Entwicklung und Erprobung von Grundlagen der Personalbemessung in vollstationären Pflegeeinrichtungen auf der Basis der Bedarfsklassifikationssysteme der Referenzmodelle 

Gegenstand

Entwicklung und Erprobung von Grundlagen der Personalbemessung in vollstationären Pflegeeinrichtungen auf der Basis der Bedarfsklassifikationssysteme der Referenzmodelle

 

Projektnehmer

Diakonisches Werk der Evangelischen Kirche von Westfalen e.V. und Institut für Pflegewissenschaft an der Universität Bielefeld

 

Wissenschaftliche Begleitung

Institut für Pflegewissenschaft an der Universität Bielefeld

 

Projektadresse

Friesenring 32/34

48147 Münster

Telefon: 0521 106-6880; 0251 2709-312

Telefax: 0521 106-6437; 0251 2709-573

eMail: klaus.wingenfeld@uni-bielefeld.de, michel-fabian@dw-westfalen.de

www.uni-bielefeld.de/IPW; www.dw-westfalen.de

 

Ansprechpartner

Rudolf Michel-Fabian; Klaus Wingenfeld

 

Laufzeit

01.10.2008 - 31.12.2009

 

Endbericht des Projektes

Endbericht des Projektes und Bewertung des Beirates

 

Kurzdarstellung des Projektes

Ausgangspunkt des Projektes war die Notwendigkeit eines Instrumentariums, mit dem die notwendige Personalausstattung in vollstationären Pflegeeinrichtungen auf der Grundlage des individuellen Unterstützungsbedarfs der Bewohner ermittelt werden konnte. Im Verlauf des 2007 abgeschlossenen Projektes „Referenzmodelle zur Förderung der qualitätsgesicherten Weiterentwicklung der vollstationären Pflege“ wurde u.a. ein System der Bedarfsklassifikation entwickelt, das anhand bestimmter Merkmale der Pflegebedürftigkeit eine Zuordnung von Heimbewohnern zu Fallgruppen und damit eine Abschätzung des notwendigen Leistungsumfangs vornimmt.

Mit dem Projekt „Entwicklung und Erprobung von Grundlagen der Personalbemessung“ wurden Methoden und Instrumente zur Ermittlung von Personalbedarf, die auf der Bedarfsklassifikation der Referenzmodelle und dem Prototyp eines neuen Begutachtungsverfahrens („neues Begutachtungsassessment“) aufbauen, entwickelt und praktisch erprobt. Damit sollte ein Verfahren zur Verfügung gestellt werden, mit dem sich die Ermittlung des Personalbedarfs auf einer rationalen, dem tatsächlichen Bedarf der Bewohner entsprechenden Grundlage vorgenommen werden konnte.
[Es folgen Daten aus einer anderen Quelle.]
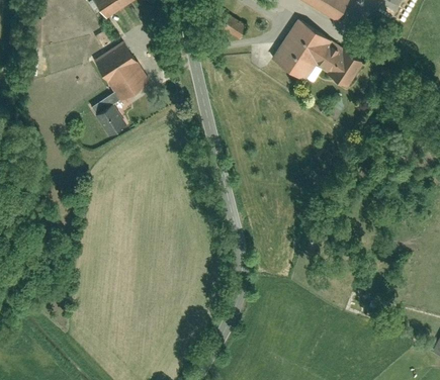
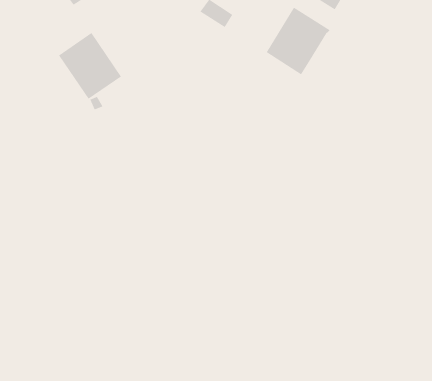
building: [314,41,362,86] -> none
building: [94,103,126,135] -> none

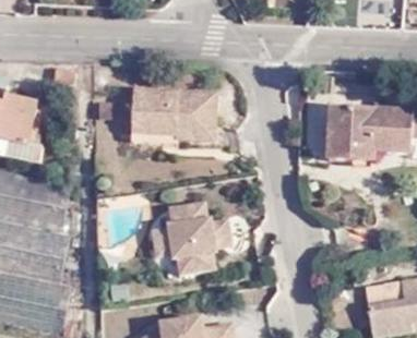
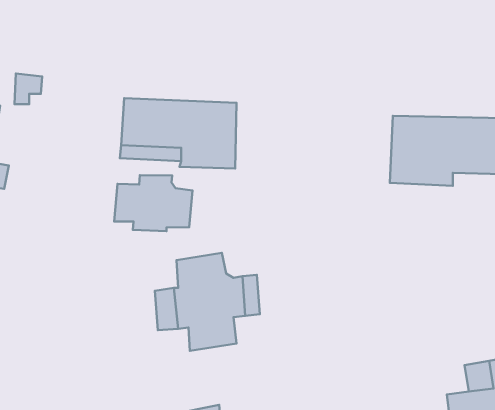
building: none -> [114,175,193,231]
Den vollstationären Pflegeeinrichtungen, die sich für eine Qualitätsentwicklung mit Hilfe der Referenzkonzepte entschieden haben, wurde ein Instrumentarium für eine an den entsprechenden Qualitätszielen ausgerichtete Organisations- und Personalentwicklung zugänglich gemacht.

Im Mittelpunkt standen dabei folgende Fragestellungen:

  • Wie kann das „neue Begutachtungsassessment“ bei Heimbewohnern zur Bestimmung von Fallgruppen nutzbar gemacht werden?
  • Welche weiteren Faktoren sind bei der Personalbemessung zu berücksichtigen?
  • Welche zusätzlichen Datenerfassungsinstrumente werden ggf. benötigt?
  • Welche Folgen könnten sich für die Personalentwicklung ergeben?

Die zu entwickelnden Grundlagen der Personalbemessung wurden in sechs vollstationären Pflegeeinrichtungen praktisch erprobt und hinsichtlich ihrer Praktikabilität und möglichen Konsequenzen für die Personalentwicklung bewertet.